• **WORK TASK**: Within the entries below, find each line containing the word "using" and copy it.

• **THE DATA**:
────────────────────────────────────────

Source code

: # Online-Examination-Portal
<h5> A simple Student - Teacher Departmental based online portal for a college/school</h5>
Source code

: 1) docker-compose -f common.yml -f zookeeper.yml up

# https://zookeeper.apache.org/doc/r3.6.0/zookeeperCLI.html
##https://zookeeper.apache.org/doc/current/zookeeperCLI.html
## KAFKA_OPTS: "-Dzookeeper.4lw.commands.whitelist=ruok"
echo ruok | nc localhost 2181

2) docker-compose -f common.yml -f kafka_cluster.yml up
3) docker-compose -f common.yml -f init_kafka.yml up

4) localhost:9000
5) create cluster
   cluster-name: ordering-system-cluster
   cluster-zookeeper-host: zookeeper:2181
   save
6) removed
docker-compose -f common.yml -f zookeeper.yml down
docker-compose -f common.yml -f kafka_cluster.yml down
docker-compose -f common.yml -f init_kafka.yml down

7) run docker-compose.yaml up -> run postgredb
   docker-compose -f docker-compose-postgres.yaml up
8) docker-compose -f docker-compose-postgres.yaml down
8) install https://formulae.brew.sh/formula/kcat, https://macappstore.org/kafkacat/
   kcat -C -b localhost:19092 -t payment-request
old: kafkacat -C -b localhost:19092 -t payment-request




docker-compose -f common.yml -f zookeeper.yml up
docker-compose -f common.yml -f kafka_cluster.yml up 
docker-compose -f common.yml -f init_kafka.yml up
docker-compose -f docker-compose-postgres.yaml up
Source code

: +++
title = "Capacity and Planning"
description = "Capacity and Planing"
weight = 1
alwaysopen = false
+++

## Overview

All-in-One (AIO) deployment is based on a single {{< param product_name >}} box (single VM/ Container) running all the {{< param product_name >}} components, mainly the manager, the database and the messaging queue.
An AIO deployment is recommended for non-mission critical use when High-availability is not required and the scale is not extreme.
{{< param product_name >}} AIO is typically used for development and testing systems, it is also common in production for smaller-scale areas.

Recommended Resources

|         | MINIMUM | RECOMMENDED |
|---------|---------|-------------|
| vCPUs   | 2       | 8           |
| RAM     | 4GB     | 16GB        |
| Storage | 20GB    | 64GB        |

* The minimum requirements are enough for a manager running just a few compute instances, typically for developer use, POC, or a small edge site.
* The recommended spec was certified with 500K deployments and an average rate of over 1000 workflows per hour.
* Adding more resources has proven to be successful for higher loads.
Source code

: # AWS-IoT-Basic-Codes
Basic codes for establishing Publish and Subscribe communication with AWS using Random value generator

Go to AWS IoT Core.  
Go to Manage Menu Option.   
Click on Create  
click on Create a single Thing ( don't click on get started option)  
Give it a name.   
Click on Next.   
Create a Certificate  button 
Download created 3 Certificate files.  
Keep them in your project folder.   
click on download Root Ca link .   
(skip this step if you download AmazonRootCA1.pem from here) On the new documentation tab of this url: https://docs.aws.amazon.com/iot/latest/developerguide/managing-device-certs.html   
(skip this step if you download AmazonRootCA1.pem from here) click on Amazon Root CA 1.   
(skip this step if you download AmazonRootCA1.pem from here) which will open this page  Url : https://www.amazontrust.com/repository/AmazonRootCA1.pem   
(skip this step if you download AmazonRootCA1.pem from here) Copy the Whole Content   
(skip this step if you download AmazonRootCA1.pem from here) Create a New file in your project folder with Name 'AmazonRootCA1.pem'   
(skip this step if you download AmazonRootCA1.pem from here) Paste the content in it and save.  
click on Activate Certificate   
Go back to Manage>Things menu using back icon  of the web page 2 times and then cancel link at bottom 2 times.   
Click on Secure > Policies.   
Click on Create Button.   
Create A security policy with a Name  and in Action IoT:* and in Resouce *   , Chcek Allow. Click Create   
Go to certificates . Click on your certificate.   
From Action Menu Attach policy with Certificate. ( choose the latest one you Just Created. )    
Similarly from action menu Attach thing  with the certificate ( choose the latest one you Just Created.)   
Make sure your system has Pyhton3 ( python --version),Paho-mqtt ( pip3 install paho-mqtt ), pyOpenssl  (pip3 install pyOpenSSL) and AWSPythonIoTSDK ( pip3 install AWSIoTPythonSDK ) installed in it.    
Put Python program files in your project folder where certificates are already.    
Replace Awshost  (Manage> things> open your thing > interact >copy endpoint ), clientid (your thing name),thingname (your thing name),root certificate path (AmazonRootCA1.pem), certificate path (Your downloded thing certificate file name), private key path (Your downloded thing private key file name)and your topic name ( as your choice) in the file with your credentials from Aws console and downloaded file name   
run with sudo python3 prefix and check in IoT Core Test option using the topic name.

────────────────────────────────────────

• **SOLUTION FOR THIS PROBLEM**:
Basic codes for establishing Publish and Subscribe communication with AWS using Random value generator
Go back to Manage>Things menu using back icon  of the web page 2 times and then cancel link at bottom 2 times.   
run with sudo python3 prefix and check in IoT Core Test option using the topic name.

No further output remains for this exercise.